The complete works of one of history’s greatest scientists, Charles Darwin, are being published online. The project run by Cambridge University has digitised some 50,000 pages of text and 40,000 images of original publications – all of it searchable.Other texts appearing online for the first time include the first editions of the Journal Of Researches (1839), The Descent Of Man (1871), The Zoology Of The Voyage Of HMS Beagle (1838-43) and the 2nd, 3rd, 4th and 5th editions of the Origin Of Species, the pivotal tome that elucidated his thoughts on evolution.
Wrong! While eBooks may be snazzy new technology to some bromidian Cambridge professors, Project Gutenberg has been producing them since 1976. Plain vanilla, ASCII searchable texts, too! Guess Cambridge and BBC should have checked PG’s stash first. A cursory search indicates that this is not the “first time” some of these texts have gone online.
Still, the pictures and downloadable MP3s should be a lot of fun.
Related:
The Complete Works Of Charles Darwin Online (Cambridge University)

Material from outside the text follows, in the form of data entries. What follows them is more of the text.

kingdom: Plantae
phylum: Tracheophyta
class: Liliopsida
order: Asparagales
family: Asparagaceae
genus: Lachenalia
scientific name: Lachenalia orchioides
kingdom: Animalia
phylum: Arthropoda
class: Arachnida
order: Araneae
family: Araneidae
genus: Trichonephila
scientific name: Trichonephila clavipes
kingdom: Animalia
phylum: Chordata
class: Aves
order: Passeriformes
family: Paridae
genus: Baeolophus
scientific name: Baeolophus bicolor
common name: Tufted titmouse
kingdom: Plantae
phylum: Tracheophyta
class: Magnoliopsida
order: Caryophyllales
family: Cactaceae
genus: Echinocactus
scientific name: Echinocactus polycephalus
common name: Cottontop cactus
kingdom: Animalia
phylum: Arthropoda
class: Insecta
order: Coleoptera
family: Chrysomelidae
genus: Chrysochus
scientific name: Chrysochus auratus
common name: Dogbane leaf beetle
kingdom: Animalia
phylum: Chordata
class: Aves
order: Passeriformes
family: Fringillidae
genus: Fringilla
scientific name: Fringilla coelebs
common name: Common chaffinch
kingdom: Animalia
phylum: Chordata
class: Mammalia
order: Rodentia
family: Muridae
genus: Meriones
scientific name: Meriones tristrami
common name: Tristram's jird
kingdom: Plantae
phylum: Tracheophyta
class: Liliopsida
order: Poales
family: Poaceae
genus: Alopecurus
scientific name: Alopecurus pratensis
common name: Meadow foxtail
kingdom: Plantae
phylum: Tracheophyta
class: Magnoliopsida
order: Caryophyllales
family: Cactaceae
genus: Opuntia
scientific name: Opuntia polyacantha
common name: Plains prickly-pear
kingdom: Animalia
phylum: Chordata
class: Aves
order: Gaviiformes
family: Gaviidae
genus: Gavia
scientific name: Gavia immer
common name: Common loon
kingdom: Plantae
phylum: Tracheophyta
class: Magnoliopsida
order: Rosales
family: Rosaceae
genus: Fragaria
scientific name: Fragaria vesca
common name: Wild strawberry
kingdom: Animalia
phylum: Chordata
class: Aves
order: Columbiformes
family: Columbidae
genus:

Charles Darwin eBooks In English And French (Project Gutenberg)
Hey Maitri!
Not to be nitpicky, but I think the article is saying that these particular editions have never been available online. For instance, they’re publishing the 2nd, 3rd, 4th and 5th editions of Origin of Species, whereas the OoS on Project Gutenberg is the 11th edition.
And edition makes a difference in the eBook format because … ?
Well, there’s differences from one edition to the next (mainly of importance to scholars.) Academic texts would be more prone to revision than, say, fictional works.
In this case, OoS went through 6 revisions during Darwin’s lifetime “with cumulative changes and revisions to deal with counter-arguments raised” (from Wikipedia.) So having online access to editions 1-6 (six being the definitive edition, apparently) would be nice, and wasn’t possible prior to the work at Cambridge.
I know the difference between editions; it was my stab at facetious humor which failed as usual. My friends use bold, green text to indicate sarcasm – perhaps I should follow suit. Project Gutenberg worked very hard to get whatever editions they have, and they should’ve been cited as having done previous work on ePublishing Darwin’s treatises.
Oh, ok. Yeah, that went right over my head! Nothing against Project Gutenberg here, it just seemed like the article was technically correct – perhaps it could have been a bit broader in scope.